Die Omas gegen Rechts aus Burgdorf, Lehrte, Uetze und Sehnde wollen am kommenden Sonnabend, 11. April 2026, erneut in Lehrte mit einer Mahnwache ein Zeichen für eine freie, demokratische und rechtsstaatliche Gesellschaft setzen. In der Zeit von 12 bis 13 Uhr werden sie in der Zuckerpassage schweigend daran erinnern, dass Demokratie kein Geschenk ist, sondern erarbeitet und immer wieder verteidigt werden muss.
Wer gemeinsam mit den Omas und Opas gegen Rassismus, Antisemitismus, rechtsextreme Tendenzen und das Recht des Stärkeren eintreten möchte, kann sich der Mahnwache anschließen.
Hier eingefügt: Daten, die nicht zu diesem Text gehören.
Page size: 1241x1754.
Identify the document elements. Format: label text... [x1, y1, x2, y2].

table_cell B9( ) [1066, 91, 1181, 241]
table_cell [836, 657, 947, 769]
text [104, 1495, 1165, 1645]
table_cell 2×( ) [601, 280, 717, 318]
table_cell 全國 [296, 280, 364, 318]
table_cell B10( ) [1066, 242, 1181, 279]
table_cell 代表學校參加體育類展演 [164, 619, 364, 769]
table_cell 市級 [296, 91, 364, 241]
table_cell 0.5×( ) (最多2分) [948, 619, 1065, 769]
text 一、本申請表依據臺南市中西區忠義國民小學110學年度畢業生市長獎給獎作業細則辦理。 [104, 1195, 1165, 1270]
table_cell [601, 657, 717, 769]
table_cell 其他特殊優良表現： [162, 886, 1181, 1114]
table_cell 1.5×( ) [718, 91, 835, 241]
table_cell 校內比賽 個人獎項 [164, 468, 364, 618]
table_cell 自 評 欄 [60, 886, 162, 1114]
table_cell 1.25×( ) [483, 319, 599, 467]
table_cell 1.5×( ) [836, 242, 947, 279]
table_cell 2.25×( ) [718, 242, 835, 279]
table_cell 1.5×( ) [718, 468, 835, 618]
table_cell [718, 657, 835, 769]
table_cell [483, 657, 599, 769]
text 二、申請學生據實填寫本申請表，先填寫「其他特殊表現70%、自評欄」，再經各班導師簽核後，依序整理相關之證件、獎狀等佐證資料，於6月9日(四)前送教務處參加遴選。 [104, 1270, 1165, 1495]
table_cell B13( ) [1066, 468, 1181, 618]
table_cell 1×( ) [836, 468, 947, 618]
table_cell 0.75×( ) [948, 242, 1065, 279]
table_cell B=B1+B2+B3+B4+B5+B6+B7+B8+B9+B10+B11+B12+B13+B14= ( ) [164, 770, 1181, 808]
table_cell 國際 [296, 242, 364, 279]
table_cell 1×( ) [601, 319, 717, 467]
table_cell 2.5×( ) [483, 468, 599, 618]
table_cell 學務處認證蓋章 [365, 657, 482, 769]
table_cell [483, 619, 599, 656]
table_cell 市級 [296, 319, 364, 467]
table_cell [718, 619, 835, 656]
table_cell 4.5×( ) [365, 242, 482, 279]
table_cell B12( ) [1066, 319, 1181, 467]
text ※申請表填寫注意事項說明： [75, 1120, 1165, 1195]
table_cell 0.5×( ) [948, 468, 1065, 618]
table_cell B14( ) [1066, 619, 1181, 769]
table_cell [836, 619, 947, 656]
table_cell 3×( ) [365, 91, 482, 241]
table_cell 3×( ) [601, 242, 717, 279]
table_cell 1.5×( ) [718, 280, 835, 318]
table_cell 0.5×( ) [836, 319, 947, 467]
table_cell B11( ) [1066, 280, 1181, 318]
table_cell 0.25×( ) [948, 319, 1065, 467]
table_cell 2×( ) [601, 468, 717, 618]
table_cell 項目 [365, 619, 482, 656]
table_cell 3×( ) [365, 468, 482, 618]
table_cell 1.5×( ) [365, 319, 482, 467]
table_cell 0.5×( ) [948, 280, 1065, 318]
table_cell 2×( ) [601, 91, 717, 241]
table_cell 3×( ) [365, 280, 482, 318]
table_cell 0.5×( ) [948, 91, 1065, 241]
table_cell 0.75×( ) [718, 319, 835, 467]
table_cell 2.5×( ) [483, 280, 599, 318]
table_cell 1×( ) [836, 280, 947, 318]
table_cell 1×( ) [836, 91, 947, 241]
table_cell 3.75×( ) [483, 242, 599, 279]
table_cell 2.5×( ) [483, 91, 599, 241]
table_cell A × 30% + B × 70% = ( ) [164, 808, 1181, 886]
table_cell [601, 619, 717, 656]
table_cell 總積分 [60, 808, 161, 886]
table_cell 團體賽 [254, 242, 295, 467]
Neben den Mahnwachen in Lehrte, Burgdorf und Uetze engagieren sich die Omas und Opas unterschiedlichen Alters derzeit vor allem in enger Zusammenarbeit mit Schulen gegen Rassismus. Gemeinsam mit dem Antikriegshaus in Lehrte-Sievershausen arbeiten sie an einem Projekt zum Kommunikationstraining unter dem Motto „Mit Andersdenkenden reden“.
Rechtzeitig vor Beginn der CSD-Saison soll den Omas der Gruppe aus Burgdorf, Lehrte, Uetze und Sehnde außerdem eine Fahne überreicht werden, die von einer Oma-Gruppe zur nächsten weiterwandern soll und sich derzeit in Brandenburg befindet.